Is xanthan gum considered to be a ‘clean label’ ingredient?
As to whether xanthan gum is considered to be a ‘clean label’ ingredient, that depends on who you ask (some food marketers don't like any words on their ingredients lists featuring an 'x').
However, the team behind the Go Clean Label site notes that right now, at least, xanthan gum is not on the ‘unacceptable ingredients’ lists of any of the key retail influencers (Whole Foods, Panera, Kroger, Trader Joe’s, H.E.B and Aldi).
It is also “one of the few hydrocolloids that actually can be found at premium, organic retail grocery stores and in kitchen cupboards of the everyday cook.”
Attorney: Xanthan gum is something consumers might expect to see in natural salad dressing
General Mills has not commented on the lawsuits, but in a motion to dismiss the Rosillo complaint filed in May, its attorneys argued that reasonable consumers would not balk at seeing xanthan gum in products labeled ‘natural’ given that the ingredient is approved for use in products labeled as ‘organic.’
Asked for his take on the case, Angel Garganta, a partner in Venable’s commercial litigation practice group (which is not involved in the case) told FoodNavigator-USA:
"When plaintiffs quote the FDA 1991 guidance about 'nothing artificial or synthetic... has been added to foods, they always forget to quote the last part of the sentence: 'that would not normally be expected to be there.'
“General Mills is arguing that xanthan gum - a very widely used ingredient that's also allowed in organic products - is absolutely something consumers might expect to find in a salad dressing labeled 'natural.'"

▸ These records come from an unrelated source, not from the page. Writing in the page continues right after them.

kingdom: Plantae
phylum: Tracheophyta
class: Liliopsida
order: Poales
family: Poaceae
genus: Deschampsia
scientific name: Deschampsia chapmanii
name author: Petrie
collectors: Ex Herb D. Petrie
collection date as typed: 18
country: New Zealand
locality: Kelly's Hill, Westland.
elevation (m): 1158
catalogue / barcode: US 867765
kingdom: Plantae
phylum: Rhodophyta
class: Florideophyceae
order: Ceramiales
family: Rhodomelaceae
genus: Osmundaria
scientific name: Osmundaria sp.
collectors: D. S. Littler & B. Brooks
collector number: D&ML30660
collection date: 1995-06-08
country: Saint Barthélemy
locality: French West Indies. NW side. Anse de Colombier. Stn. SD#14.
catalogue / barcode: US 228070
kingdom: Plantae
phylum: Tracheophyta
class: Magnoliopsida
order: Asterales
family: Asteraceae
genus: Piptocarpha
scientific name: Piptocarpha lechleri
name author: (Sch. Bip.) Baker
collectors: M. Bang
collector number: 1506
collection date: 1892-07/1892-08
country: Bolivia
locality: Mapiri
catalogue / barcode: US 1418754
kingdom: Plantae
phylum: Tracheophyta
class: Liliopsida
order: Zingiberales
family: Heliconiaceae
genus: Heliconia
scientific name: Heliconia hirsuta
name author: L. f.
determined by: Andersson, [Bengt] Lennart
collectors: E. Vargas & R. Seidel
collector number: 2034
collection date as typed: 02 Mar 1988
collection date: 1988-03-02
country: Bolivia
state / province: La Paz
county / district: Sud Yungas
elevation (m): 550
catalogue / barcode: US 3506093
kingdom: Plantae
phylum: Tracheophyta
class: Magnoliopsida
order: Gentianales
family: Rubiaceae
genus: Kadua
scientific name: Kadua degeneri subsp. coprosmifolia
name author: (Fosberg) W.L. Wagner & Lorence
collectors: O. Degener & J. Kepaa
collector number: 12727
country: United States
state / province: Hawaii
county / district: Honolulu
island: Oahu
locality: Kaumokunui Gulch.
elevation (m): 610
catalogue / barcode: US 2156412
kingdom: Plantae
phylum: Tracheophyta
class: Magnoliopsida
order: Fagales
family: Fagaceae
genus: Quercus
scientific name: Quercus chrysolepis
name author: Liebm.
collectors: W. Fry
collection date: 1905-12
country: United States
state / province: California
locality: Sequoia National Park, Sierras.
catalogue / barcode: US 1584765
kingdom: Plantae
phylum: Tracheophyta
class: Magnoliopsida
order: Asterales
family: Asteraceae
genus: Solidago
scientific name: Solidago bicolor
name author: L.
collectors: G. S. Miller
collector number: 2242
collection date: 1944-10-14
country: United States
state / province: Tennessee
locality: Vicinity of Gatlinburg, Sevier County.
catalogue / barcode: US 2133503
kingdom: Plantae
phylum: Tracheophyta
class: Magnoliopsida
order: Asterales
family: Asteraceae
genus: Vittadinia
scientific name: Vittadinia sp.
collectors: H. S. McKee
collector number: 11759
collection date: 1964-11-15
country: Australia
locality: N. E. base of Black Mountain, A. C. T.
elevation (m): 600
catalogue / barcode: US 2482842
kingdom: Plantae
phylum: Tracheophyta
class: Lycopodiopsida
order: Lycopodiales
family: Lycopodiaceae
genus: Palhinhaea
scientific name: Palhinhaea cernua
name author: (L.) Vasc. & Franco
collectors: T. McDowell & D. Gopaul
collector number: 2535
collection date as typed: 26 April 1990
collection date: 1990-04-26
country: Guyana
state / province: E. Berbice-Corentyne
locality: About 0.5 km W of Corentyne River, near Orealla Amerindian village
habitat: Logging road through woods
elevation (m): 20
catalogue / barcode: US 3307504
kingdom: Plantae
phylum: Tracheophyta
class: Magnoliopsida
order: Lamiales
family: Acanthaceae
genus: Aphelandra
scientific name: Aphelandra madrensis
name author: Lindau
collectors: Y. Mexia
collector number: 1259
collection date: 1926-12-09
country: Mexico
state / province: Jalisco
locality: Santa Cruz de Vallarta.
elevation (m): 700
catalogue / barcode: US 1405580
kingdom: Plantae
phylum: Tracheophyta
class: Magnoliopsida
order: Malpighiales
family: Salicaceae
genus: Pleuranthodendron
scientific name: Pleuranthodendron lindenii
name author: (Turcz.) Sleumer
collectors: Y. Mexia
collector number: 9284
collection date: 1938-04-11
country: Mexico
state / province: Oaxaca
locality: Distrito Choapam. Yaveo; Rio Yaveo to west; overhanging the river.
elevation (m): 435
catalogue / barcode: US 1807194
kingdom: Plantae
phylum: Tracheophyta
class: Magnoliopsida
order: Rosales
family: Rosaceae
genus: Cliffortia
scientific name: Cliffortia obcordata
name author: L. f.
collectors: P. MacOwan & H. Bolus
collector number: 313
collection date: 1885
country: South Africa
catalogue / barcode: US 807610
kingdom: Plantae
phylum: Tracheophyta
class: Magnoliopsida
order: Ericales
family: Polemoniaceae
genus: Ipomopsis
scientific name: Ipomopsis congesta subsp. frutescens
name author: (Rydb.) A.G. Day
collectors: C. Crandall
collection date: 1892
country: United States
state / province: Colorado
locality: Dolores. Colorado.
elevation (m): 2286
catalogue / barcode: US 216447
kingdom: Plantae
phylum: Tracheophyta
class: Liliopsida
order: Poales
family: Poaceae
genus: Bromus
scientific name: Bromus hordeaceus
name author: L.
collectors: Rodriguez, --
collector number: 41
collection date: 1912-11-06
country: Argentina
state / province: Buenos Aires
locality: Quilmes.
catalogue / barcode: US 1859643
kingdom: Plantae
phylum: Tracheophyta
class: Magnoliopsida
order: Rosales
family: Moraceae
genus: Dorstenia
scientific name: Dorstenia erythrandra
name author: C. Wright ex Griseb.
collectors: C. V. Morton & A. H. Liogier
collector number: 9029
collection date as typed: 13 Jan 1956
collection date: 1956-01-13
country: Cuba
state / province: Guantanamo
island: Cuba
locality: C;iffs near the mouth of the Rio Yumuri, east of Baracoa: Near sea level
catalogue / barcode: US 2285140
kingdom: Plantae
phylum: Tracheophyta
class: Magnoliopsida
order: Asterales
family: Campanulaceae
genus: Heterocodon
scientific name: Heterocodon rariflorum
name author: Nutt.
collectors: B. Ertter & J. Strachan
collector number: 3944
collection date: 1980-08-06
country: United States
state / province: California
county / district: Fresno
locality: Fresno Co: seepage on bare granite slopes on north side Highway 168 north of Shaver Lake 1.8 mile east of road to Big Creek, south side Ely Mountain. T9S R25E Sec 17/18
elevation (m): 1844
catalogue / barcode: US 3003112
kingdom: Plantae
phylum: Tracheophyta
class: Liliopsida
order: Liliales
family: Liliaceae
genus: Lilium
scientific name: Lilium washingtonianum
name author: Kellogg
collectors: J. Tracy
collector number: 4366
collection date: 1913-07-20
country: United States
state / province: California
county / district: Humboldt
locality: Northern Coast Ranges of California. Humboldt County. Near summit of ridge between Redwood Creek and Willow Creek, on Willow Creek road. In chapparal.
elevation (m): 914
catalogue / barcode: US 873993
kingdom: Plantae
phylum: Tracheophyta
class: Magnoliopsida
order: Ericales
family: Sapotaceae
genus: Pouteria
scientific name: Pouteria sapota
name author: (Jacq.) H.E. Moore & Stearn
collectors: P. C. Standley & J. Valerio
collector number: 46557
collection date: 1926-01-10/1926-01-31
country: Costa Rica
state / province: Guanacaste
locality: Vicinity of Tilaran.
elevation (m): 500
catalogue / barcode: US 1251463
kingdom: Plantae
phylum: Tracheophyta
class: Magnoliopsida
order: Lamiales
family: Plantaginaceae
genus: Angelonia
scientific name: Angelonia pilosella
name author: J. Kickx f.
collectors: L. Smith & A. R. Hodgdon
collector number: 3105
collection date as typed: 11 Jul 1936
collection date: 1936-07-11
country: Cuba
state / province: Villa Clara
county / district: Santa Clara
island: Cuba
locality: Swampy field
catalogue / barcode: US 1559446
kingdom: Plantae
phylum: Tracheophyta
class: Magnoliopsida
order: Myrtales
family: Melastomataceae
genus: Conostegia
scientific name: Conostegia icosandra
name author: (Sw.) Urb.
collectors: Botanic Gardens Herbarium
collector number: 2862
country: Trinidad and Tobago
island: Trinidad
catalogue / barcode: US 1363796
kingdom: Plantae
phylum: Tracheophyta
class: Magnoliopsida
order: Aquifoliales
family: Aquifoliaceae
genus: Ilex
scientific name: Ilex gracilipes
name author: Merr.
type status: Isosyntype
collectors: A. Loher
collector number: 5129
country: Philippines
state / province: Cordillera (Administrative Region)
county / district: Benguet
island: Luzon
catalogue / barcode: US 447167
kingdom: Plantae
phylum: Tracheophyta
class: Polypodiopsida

*Rosillo, et al. v. Annie’s Homegrown Inc., 3:17-cv-02474, in the northern district of California, filed May 1, 2017
** The judge has put the case on ice because the FDA has explicitly said it is looking into the issue of natural claims on food labels and therefore has ‘primary jurisdiction’ over this matter.
***For example, the judge handling a lawsuit over natural claims on Hint beverages refused Hint’s request to stay the case in June, arguing that, “Without any sense as to when, or even if, the FDA will follow up on its request for public comment and issue formal guidelines regarding the use of 'natural' in food labeling, it would be improper for the Court to stay the proceedings in this action.”
Xanthan gum is used in a wide variety of foods as a stabilizer, thickener, and emulsifier. A high-molecular-weight polysaccharide, it is produced via fermentation of carbohydrates with the bacterium Xanthomonas campestris. After the bacterial cells are deactivated or removed and the broth has been pasteurized, the xanthan gum is separated from the remaining mixture by precipitation with isopropyl alcohol and then dried and milled to a fine powder.
In salad dressings, it provides easy pourability, good cling; stabilizes emulsions; provides desirable body and improves flavor release; and acts as partial replacement for starch or fat in reduced calorie products.